Es war insgesamt, passend zum Jubiläum, der bisher hochklassigste Metro Group Marathon Düsseldorf. Sieben Männer blieben unter 2:11 Stunden und fünf Frauen unter 2:30.

Seboka Diriba Tola gewann mit einem Kursrekord.

Bild: photorun.net

Seboka Diriba Tola gewann mit einem Kursrekord.

Bei fast idealen Wetterbedinungen mit Temperaturen von 15 Grad Celsius am Start, einem bedecktem Himmel und so gut wie keinem Wind lag die Führungsgruppe der Männer zeitweilig auf einem Kurs zu einer Endzeit von unter 2:08 Stunden. Der 10-km-Punkt wurde nach 30:21 Minuten erreicht, die Halbmarathonmarke von einer rund zwölfköpfigen Spitzengruppe nach 64:14. Kurz danach wurde das Tempo schneller und eine Reihe von Athleten verlor den Anschluss, darunter auch der Japaner Yuki Kawauchi. Er kam schließlich als Achter ins Ziel mit 2:12:58 Stunden. „Es lief heute für mich nicht so gut, aber es war eine tolle Erfahrung, hier in Düsseldorf gelaufen zu sein“, erklärte der Japaner.

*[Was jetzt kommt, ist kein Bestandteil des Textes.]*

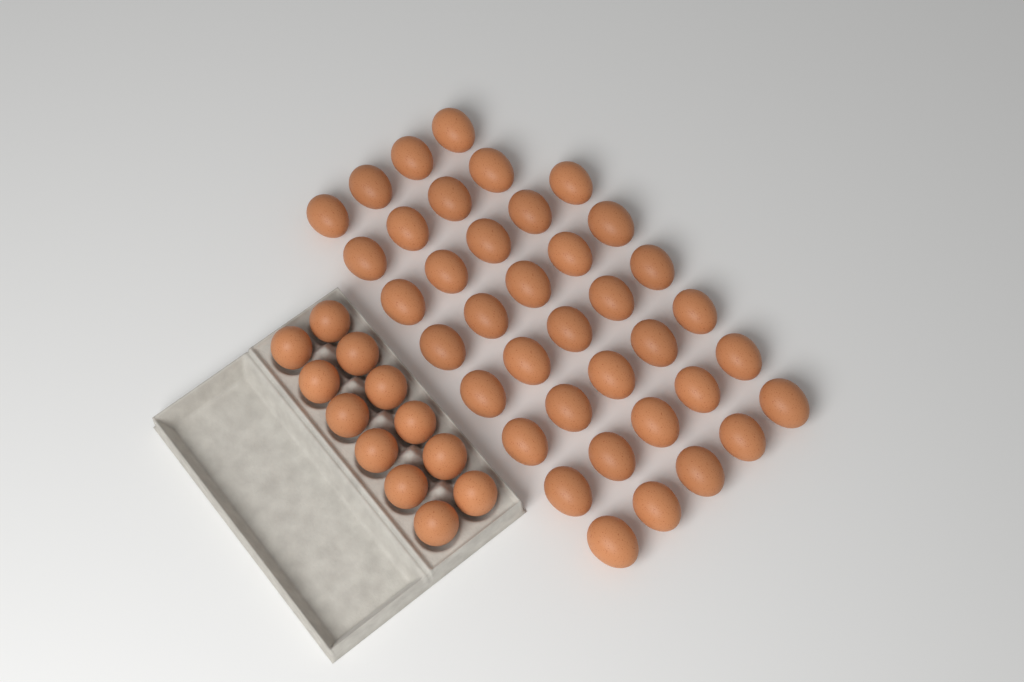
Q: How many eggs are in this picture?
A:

An der 30-km-Marke (Durchgangszeit: 1:31:12) waren noch sechs Läufer in der Spitzengruppe: Neben Seboka Diriba Tola, Duncan Koech und Abraham Kiprotich waren dies Evans Ruto, Abraham Chelanga und der Titelverteidiger Nahashon Kimaiyo (alle Kenia), der bald darauf als erster zurückfallen sollte und schließlich Sechster wurde in 2:10:28. Auch Ruto und Chelanga konnte nicht mehr lange mithalten. Zeitweilig entwickelte sich nun ein taktisches Rennen, in dem das Führungs-Trio jene Sekunden verlor, die für eine Zeit unter 2:08 Stunden nötig gewesen wären. Fast schien auch der Streckenrekord nicht mehr möglich, doch mit einem enorm schnellen letzten Kilometer von 2:49 Minuten (dem schnellsten des gesamten Laufes) entschied Seboka Diriba Tola das Rennen für sich und unterbot die zwei Jahre alte Streckenbestzeit von Iaroslav Musinschi (Moldawien/2:08:32) noch knapp.